Resolution in this context refers to resolution of disease. This encompasses resolution of inflammation and return of tissue homeostasis and the re-establishment of a truly commensal plaque microbiome that is also in a homeostatic relationship with the host. This does not appear to occur spontaneously due to the heavy bacterial load that has increased species diversity that seems to be driven by the inflammatory and periodontal pocket environment. The dysbiotic subgingival plaque microbiome drives further inflammation perpetuating disease. Clinically, we have learned that this can be reversed by reduction in bacterial load that leads to reduced inflammation, or by reduction of inflammation, which prevents tissue destruction and modifies dysbiosis (13). Furthermore, this concept is supported by animal studies of experimental periodontitis where anti-inflammatory therapies not only inhibited periodontal bone resorption but also decreased the bacterial biomass and reversed dysbiosis (14, 15).
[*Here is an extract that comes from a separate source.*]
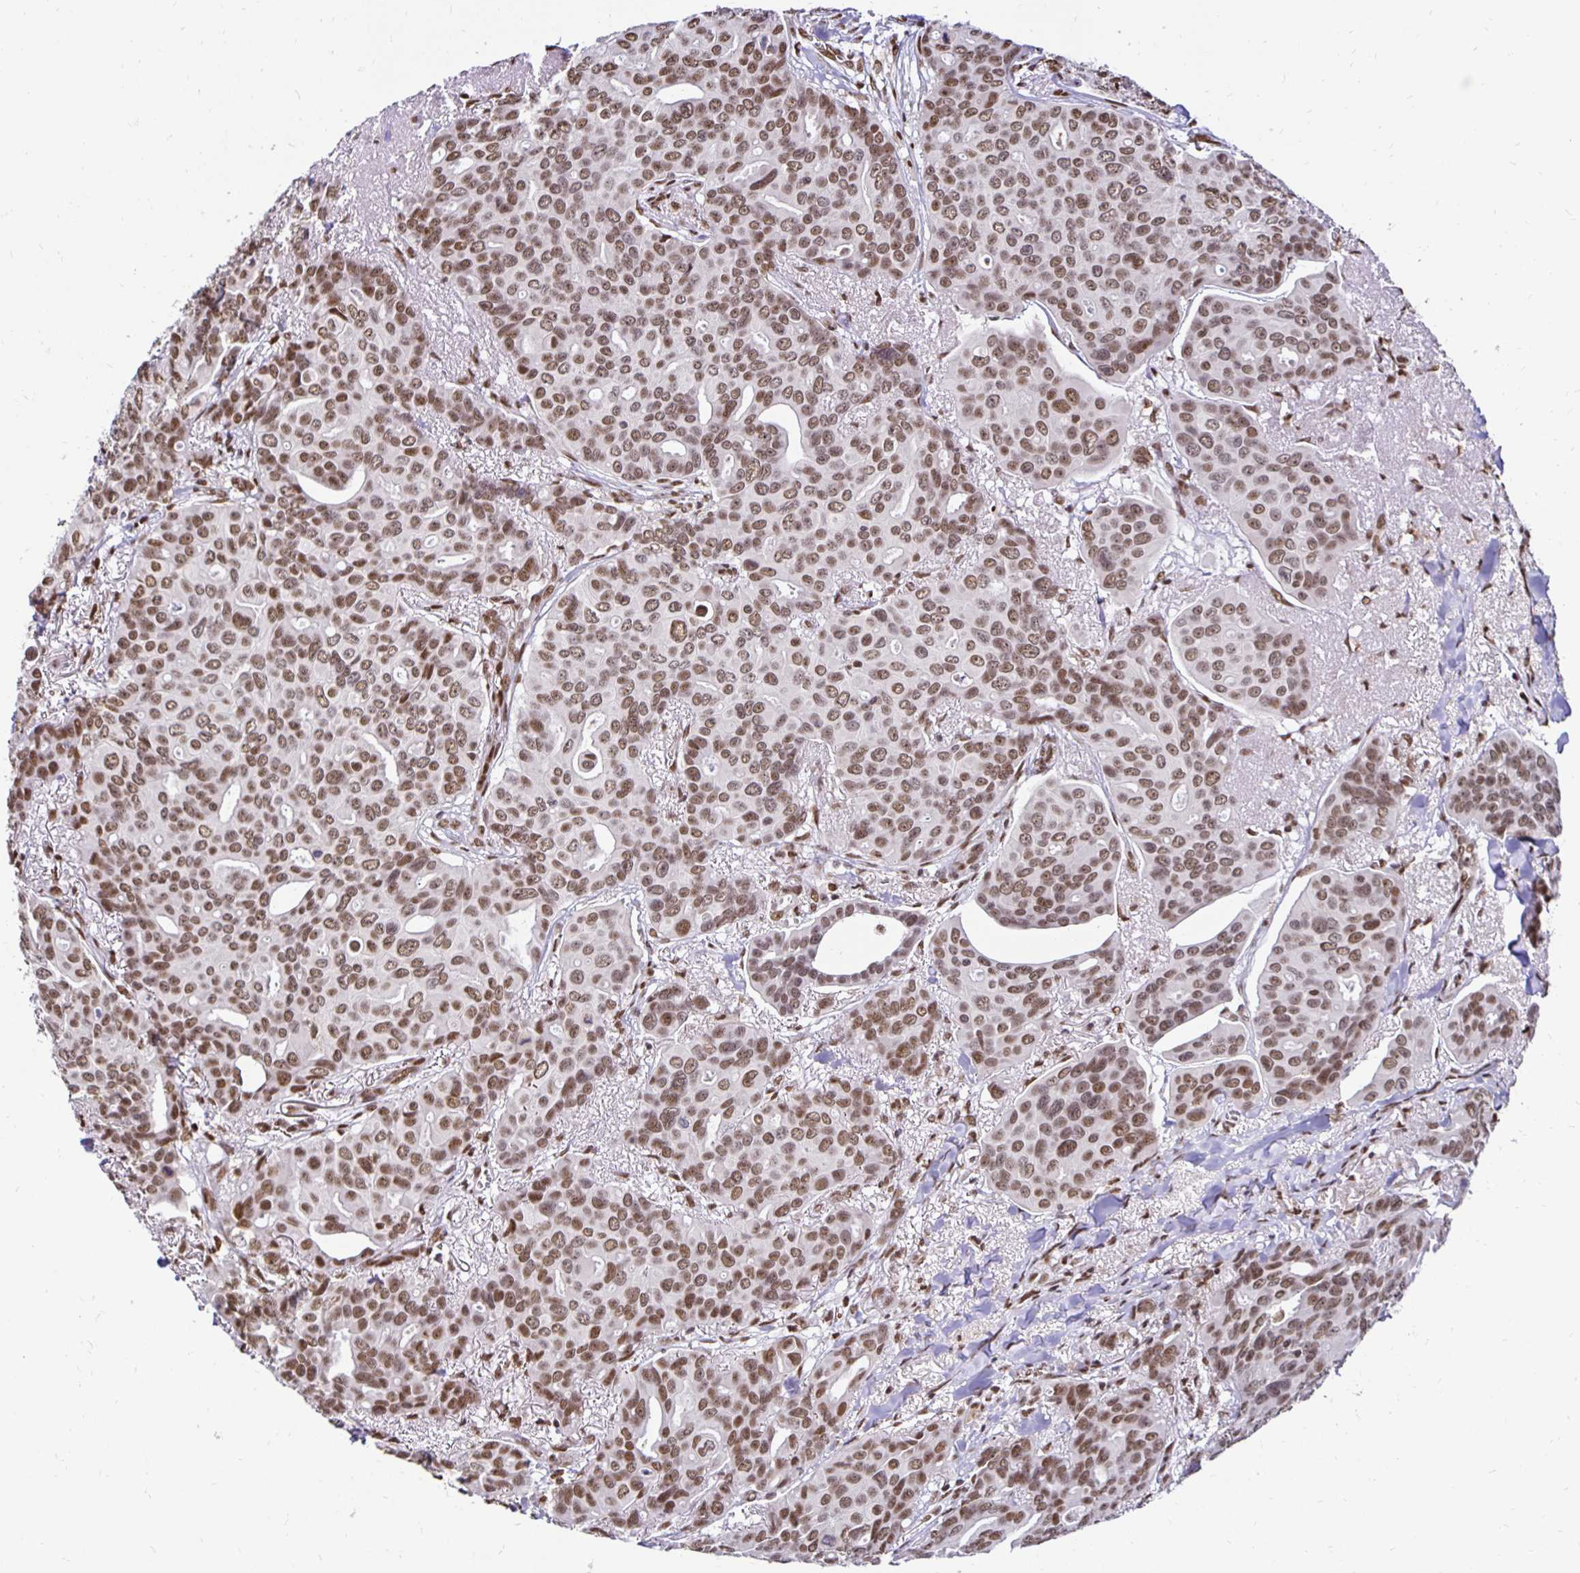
{"staining": {"intensity": "moderate", "quantity": ">75%", "location": "nuclear"}, "tissue": "breast cancer", "cell_type": "Tumor cells", "image_type": "cancer", "snomed": [{"axis": "morphology", "description": "Duct carcinoma"}, {"axis": "topography", "description": "Breast"}], "caption": "There is medium levels of moderate nuclear expression in tumor cells of breast cancer (invasive ductal carcinoma), as demonstrated by immunohistochemical staining (brown color).", "gene": "ZNF579", "patient": {"sex": "female", "age": 54}}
The Interface Between Inflammation and Dysbiosis

Our understanding of the relationship between inflammation and the polymicrobial biofilm was greatly enhanced by the discovery of the active pathways of resolution of inflammation and how these pathways are operative in periodontitis (16). Resolution of inflammation is regulated by Specialized Proresolving Mediators of inflammation (SPMs) comprising low molecular weight eicosanoids derived from arachidonic acid and omega-3 polyunsaturated fatty acids call lipoxins, resolvins protectins, and maresins (17). These molecules are classified as receptor agonists, not inhibitors or antagonists, that naturally resolve the inflammatory response through a feed-forward mechanism after binding to specific receptors on inflammatory cells. Since their actions are receptor mediated, their actions are specific, unlike inhibitors and antagonists. Importantly, discovery of this regulatory system opened the doors for natural manipulation of the inflammatory response in chronic inflammatory diseases. Further, it provided an avenue for the investigation of the impact of inflammation on the microbiome.

Dysbiosis

Much of the dysbiosis theory in periodontitis is an extension of gut microbiome research (18). The transition in the polymicrobial community from largely gram-positive commensal to a gram-negative enriched inflammogenic community is well-established (19, 20).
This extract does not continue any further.